--- Data for this task ---

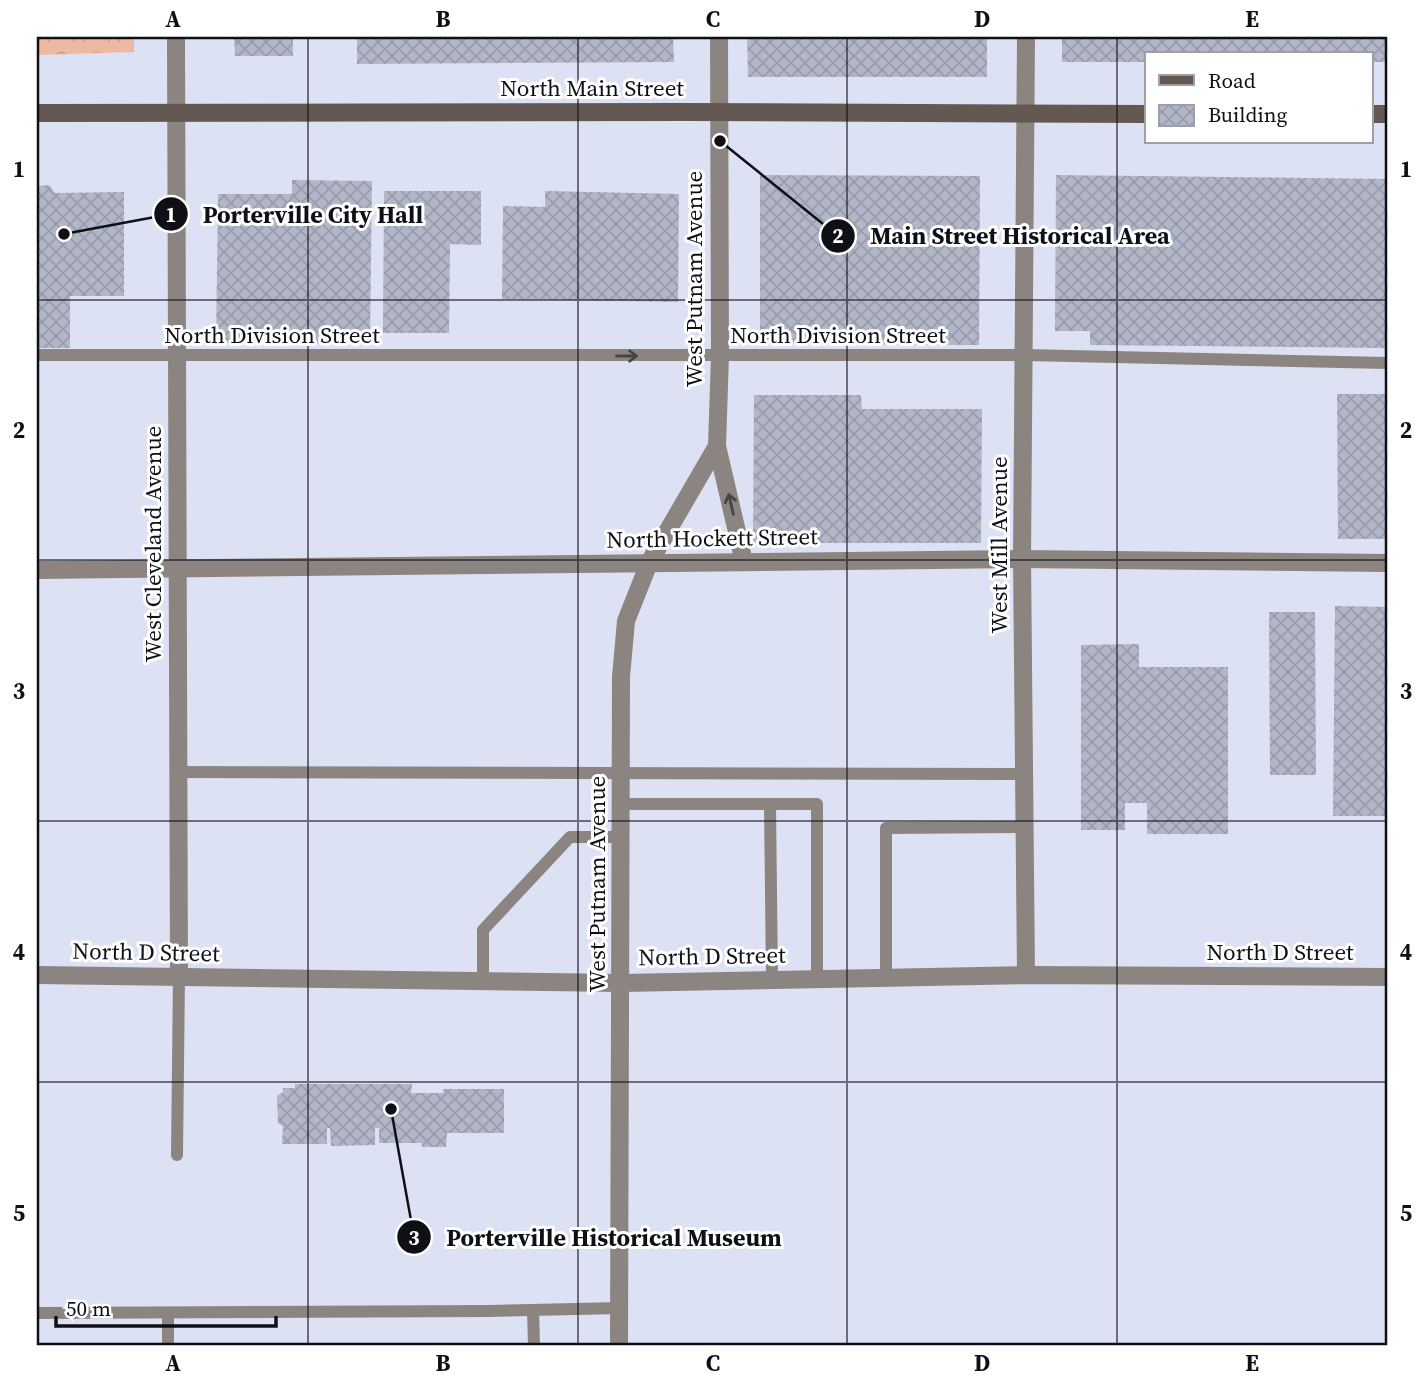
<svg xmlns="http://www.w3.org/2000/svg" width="1425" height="1382" viewBox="0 0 1425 1382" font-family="'Source Serif 4',serif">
  <defs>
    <pattern id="park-crowns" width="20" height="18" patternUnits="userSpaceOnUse" patternTransform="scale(1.75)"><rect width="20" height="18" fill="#eeb9a1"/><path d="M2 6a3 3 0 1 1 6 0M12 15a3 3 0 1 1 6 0" fill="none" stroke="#cb9e8a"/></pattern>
    <pattern id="building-cross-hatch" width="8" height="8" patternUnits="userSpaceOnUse" patternTransform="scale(1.75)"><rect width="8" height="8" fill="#b2b7c8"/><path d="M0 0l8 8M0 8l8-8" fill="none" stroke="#989cab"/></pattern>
  </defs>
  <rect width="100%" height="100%" fill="#dce1f3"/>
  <polygon fill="url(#park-crowns)" points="37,37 134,37 134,52 37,55"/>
  <g fill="url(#building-cross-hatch)">
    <polygon points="234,37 293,37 293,56 235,56"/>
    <polygon points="357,37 673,37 674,62 357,64"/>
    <polygon points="747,37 987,37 987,77 748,77"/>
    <polygon points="1062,37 1388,37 1388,62 1371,62 1371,54 1147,54 1147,62 1062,62"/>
    <polygon points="760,175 980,176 979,345 760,344"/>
    <polygon points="1056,175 1388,179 1388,348 1090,345 1090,331 1055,331"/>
    <polygon points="292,180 372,181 370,344 216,343 218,194 292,194"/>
    <polygon points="49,185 55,193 124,192 124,296 70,296 70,348 37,348 37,186"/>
    <polygon points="384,191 481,191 481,245 450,244 449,333 383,333"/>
    <polygon points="545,191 679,194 678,302 502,299 503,206 545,207"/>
    <polygon points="1337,394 1388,394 1388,539 1338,539"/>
    <polygon points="754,395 861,395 862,409 982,409 981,543 753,543"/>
    <polygon points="1335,606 1388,607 1388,816 1333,816"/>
    <polygon points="1269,612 1315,612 1316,775 1270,775"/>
    <polygon points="1139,644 1139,667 1228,667 1228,834 1147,834 1147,803 1125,803 1125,830 1081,830 1081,645"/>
    <polygon points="295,1084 412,1084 411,1093 443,1093 443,1089 504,1089 504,1133 447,1133 446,1147 422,1147 422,1143 379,1143 379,1128 375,1128 375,1145 331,1146 330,1128 327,1128 327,1144 282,1144 283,1126 278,1123 277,1096 283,1092 283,1088 295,1088"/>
  </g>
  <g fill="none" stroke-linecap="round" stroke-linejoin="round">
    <g stroke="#8c8480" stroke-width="12">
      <polyline points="37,355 1025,355 1388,363"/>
      <polyline points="178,772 1024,774"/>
      <polyline points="621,804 817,804 817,979"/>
      <polyline points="770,804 772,980"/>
      <polyline points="886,978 886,828 1025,827"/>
      <polyline points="483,980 483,930 570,837 621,837"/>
      <polyline points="177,1155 179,976"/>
      <polyline points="533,1310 534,1345"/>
      <polyline points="37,1313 489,1311 620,1308"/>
      <polyline points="168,1313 168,1345"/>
    </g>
    <g stroke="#8c8480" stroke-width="18">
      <polyline points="176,37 179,976"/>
      <polyline points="717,446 744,562"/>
      <polyline points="37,570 1022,559 1388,563"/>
      <polyline points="37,975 622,983 1026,975 1388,977"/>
      <polyline points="1026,975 1022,559 1026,37"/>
    </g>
    <polyline stroke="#8c8480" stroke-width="18" points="619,1345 621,677 626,621 649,563 717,446 720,356 719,37"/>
    <g stroke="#645853" stroke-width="18">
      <polyline points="37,113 686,112 1147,114"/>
      <polyline points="1371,114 1388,114"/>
    </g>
  </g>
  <defs><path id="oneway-shaft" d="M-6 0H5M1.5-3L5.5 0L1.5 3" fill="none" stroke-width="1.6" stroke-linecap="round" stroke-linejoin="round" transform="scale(1.75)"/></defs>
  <g stroke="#474446">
    <use href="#oneway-shaft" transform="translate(627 356)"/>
    <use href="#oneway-shaft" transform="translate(731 504) rotate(-103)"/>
  </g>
  <path fill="none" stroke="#0e1016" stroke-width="2" stroke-opacity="0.55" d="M308,37V1345M578,37V1345M847,37V1345M1117,37V1345M37,300H1388M37,560H1388M37,821H1388M37,1082H1388"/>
  <g text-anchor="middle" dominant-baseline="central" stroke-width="6" stroke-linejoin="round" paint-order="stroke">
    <g font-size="23" fill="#0e1016" stroke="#fff">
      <text x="592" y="88">North Main Street</text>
      <text transform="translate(694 279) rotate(-90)">West Putnam Avenue</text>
      <text x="272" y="335">North Division Street</text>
      <text x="838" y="335">North Division Street</text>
      <text transform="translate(712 538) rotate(-1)">North Hockett Street</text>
      <text transform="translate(153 544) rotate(-90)">West Cleveland Avenue</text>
      <text transform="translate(999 545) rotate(-90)">West Mill Avenue</text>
      <text transform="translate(597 884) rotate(-90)">West Putnam Avenue</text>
      <text transform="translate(146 952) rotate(1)">North D Street</text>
      <text x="1280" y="952">North D Street</text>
      <text transform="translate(712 956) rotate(-1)">North D Street</text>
    </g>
  </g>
  <path fill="none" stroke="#0e1016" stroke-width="2.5" d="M64 234L171 214M720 141L838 236M391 1109L414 1237"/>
  <g fill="#0e1016" stroke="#fff" stroke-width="2.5">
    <circle cx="64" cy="234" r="7"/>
    <circle cx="720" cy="141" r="7"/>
    <circle cx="391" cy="1109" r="7"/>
    <circle cx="171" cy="214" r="18"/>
    <circle cx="838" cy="236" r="18"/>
    <circle cx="414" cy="1237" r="18"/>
  </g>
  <g font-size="21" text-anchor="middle" font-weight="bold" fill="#fff">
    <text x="171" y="222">1</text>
    <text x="838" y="243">2</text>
    <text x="414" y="1245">3</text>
  </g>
  <g font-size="24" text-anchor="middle" font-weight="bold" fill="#0e1016" stroke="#fff" stroke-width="6" stroke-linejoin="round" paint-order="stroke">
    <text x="313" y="223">Porterville City Hall</text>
    <text x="1020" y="244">Main Street Historical Area</text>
    <text x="614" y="1246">Porterville Historical Museum</text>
  </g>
  <rect width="1425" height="1382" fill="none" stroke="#ffffff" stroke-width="77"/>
  <rect x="1145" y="52" width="228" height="91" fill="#ffffff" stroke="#9f9fa2" stroke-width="2"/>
  <rect x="1159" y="75" width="35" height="10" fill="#645853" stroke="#9f9fa2" stroke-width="2"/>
  <text x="1208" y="88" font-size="21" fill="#0e1016">Road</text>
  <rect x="1159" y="105" width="35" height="21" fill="url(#building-cross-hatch)" stroke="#9f9fa2" stroke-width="2"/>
  <text x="1208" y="122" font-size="21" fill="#0e1016">Building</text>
  <path d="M56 1316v10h220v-10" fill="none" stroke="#0e1016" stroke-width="3.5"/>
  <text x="66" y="1316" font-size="21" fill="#0e1016" stroke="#ffffff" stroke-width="5" paint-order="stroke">50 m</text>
  <rect x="38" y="38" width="1348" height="1306" fill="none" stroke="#0e1016" stroke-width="2.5"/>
  <g font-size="23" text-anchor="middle" font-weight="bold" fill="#0e1016">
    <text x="173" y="27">A</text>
    <text x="443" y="27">B</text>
    <text x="713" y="27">C</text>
    <text x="982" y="27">D</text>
    <text x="1252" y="27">E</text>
    <text x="19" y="177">1</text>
    <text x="1406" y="177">1</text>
    <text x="19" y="438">2</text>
    <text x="1406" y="438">2</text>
    <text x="19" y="699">3</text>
    <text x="1406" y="699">3</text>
    <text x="19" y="960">4</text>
    <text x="1406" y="960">4</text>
    <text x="19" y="1221">5</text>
    <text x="1406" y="1221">5</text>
    <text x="173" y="1371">A</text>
    <text x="443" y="1371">B</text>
    <text x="713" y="1371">C</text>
    <text x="982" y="1371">D</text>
    <text x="1252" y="1371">E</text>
  </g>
</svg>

---

- [Task]: Read through the data above. Report each line that has the word "linecap".

- [Response to the exercise]:
  <g fill="none" stroke-linecap="round" stroke-linejoin="round">
  <defs><path id="oneway-shaft" d="M-6 0H5M1.5-3L5.5 0L1.5 3" fill="none" stroke-width="1.6" stroke-linecap="round" stroke-linejoin="round" transform="scale(1.75)"/></defs>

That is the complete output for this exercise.